O Tanoeiro da Ribeira

quinta-feira, março 30, 2017


DESCULPA-SE... CULPABILIZANDO

Esta reflexão foi suscitada pela 1ª leitura da festa de Nossa Senhora da Conceição. Sempre me sinto interpelado quando ouço esta passagem do livro do Génesis, 3.11-14. E porquê? Porque, para além da leitura teológica sobre o pecado, esboça um retrato antropológico pouco abonatório do género humano.
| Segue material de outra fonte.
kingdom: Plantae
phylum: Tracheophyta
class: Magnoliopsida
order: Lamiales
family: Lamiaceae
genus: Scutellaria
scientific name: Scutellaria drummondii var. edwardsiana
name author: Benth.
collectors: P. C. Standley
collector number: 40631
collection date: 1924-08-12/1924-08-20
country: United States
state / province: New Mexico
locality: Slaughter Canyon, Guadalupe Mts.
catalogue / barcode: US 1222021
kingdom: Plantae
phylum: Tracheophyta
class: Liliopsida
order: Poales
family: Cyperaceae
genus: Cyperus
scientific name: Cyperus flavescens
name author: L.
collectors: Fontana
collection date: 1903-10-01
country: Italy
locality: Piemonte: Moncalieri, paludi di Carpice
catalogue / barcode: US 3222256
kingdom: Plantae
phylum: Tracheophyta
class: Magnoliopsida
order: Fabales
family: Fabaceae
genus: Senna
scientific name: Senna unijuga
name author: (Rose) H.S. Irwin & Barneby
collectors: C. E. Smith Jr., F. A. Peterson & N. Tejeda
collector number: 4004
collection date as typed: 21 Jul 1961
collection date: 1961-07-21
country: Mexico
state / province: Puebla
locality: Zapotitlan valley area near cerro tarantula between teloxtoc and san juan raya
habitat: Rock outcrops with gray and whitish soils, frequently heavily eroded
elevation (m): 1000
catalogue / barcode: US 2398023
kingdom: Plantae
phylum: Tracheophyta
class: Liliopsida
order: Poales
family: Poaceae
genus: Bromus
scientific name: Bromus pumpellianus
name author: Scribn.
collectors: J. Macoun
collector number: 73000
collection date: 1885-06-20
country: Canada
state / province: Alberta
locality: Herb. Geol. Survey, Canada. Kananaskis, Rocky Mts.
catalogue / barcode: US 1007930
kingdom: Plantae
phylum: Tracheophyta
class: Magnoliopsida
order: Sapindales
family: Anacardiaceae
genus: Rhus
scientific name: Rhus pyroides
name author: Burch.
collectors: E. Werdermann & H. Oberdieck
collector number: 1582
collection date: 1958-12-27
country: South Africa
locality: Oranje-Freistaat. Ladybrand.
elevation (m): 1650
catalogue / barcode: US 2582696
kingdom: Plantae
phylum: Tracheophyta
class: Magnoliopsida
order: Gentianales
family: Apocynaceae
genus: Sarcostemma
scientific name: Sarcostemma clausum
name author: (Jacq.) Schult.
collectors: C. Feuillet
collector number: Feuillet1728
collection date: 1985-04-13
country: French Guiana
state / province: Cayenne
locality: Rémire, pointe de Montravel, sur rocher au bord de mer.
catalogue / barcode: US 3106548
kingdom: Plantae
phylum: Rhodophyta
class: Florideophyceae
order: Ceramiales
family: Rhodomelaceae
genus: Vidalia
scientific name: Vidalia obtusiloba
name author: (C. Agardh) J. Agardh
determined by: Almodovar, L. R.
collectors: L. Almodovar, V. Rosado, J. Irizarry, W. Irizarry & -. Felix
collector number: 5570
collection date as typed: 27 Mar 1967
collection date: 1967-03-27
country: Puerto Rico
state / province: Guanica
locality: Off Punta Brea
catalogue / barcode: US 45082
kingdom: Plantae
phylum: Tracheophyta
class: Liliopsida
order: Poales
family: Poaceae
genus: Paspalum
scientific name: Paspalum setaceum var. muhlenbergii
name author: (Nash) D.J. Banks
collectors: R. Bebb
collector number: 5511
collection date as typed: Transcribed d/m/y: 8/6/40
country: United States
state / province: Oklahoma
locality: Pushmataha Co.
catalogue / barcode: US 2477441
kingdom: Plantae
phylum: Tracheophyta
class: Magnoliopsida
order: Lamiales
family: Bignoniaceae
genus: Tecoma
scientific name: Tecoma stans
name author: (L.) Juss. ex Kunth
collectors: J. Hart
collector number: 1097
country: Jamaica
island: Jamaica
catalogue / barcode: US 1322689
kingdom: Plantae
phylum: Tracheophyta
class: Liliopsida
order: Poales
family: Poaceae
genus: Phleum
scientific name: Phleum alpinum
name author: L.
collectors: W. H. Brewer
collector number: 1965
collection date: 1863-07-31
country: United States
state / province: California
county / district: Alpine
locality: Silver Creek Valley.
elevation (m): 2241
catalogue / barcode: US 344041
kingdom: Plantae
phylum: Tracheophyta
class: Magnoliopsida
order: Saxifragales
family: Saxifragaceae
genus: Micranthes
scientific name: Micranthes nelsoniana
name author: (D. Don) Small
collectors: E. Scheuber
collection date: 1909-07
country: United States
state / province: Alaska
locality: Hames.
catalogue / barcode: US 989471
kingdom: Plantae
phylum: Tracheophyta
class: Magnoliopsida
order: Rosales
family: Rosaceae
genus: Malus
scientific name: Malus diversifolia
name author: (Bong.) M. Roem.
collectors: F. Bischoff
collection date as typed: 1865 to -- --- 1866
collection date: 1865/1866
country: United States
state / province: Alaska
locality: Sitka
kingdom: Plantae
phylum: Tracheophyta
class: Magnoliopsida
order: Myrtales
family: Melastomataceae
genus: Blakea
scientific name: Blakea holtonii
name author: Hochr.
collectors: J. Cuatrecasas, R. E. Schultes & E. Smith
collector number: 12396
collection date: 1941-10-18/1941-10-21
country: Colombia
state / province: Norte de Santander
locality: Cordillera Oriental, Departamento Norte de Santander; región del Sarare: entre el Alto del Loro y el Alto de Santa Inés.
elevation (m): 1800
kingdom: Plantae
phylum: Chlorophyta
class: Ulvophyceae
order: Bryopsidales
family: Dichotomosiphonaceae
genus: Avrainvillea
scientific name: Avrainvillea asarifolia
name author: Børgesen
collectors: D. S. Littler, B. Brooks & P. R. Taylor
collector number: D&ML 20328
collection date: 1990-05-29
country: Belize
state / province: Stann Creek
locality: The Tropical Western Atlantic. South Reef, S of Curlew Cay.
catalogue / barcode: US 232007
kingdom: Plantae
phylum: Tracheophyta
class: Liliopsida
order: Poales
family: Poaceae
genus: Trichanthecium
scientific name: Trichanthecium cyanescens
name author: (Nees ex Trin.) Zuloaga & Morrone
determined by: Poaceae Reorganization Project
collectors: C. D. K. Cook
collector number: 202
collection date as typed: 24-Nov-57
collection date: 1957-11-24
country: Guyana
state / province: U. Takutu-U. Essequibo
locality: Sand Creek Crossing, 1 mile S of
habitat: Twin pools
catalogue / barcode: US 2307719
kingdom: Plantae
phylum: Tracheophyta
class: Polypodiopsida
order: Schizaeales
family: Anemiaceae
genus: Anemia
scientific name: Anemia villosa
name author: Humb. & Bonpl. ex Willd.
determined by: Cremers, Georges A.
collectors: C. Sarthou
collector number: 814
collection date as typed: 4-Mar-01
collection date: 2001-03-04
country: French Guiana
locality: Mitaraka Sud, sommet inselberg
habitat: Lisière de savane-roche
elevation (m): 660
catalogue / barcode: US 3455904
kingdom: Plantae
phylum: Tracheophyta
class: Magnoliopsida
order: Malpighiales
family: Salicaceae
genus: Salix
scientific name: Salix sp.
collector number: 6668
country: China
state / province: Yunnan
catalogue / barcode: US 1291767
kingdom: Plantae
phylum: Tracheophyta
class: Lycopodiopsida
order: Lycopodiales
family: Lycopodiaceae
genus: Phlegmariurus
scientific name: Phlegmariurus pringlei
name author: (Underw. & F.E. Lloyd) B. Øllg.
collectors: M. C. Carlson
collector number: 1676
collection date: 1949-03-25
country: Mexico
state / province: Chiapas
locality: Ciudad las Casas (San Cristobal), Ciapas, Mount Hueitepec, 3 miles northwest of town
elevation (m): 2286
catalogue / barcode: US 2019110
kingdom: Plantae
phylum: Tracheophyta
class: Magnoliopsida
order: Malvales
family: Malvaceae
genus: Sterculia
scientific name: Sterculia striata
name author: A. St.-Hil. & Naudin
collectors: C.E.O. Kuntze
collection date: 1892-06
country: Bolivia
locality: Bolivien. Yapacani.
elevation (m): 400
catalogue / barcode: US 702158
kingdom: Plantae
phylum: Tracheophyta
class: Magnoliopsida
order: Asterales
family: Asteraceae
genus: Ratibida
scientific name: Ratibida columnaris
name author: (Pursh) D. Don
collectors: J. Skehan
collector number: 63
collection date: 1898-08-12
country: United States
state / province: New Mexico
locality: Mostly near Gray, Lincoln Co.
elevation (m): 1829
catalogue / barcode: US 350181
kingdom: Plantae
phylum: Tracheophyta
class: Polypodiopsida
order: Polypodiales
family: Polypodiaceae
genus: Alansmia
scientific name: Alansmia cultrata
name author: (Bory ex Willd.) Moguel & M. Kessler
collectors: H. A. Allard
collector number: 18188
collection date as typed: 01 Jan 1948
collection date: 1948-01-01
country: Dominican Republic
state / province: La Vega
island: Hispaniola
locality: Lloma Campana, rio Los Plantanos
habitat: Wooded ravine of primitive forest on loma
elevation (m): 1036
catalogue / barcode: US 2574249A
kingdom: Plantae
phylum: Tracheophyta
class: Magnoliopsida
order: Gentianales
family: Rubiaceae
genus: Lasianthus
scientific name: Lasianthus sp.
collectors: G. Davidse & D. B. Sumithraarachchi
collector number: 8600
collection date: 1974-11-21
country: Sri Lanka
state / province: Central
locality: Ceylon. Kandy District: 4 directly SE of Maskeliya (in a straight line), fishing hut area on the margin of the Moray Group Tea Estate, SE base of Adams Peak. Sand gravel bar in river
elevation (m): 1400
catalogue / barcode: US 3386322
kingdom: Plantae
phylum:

Desde bem cedo, o homem não quis assumir as responsabilidades pelos seus atos. Sempre se desculpa e, se possível, procura atirar as culpas sobre os outros. E isso aconteceu logo na primeira vez que, na Bíblia, o homem aparece a falar com Deus. Perante a pergunta «Terias tu comido do fruto da árvore que eu te havia proibido de comer?», o que fez o homem? Poderia ter arcado com as consequências do seu ato e afrontar o seu interlocutor, dizendo: “Comi, sim, porque me apeteceu? Nunca me pediste a opinião. E eu fui sempre contra a tua proibição”. Ou então reconhecer a falta e, humildemente, pedir perdão pela sua desobediência. Mas não, em vez disso, cobardemente, lança as culpas sobre a mulher e, de modo sub-reptício para não enfrentar a Sua cólera, insinua a responsabilidade do próprio Deus: “A mulher que Tu me destes apresentou-me deste fruto, e eu comi”. Foi a mulher a culpada e também Deus que lha deu sem ele a pedir. Ele é que não teve culpa nenhuma, o anjinho… só lhe faltavam as asas…Faz-me lembrar aqueles filhos que, como coitadinhos inocentes, gostam de dizer aos pais- “Eu não pedi para nascer; Vós é que me fizestes assim”. Foi o que, ardilosamente, o homem fez …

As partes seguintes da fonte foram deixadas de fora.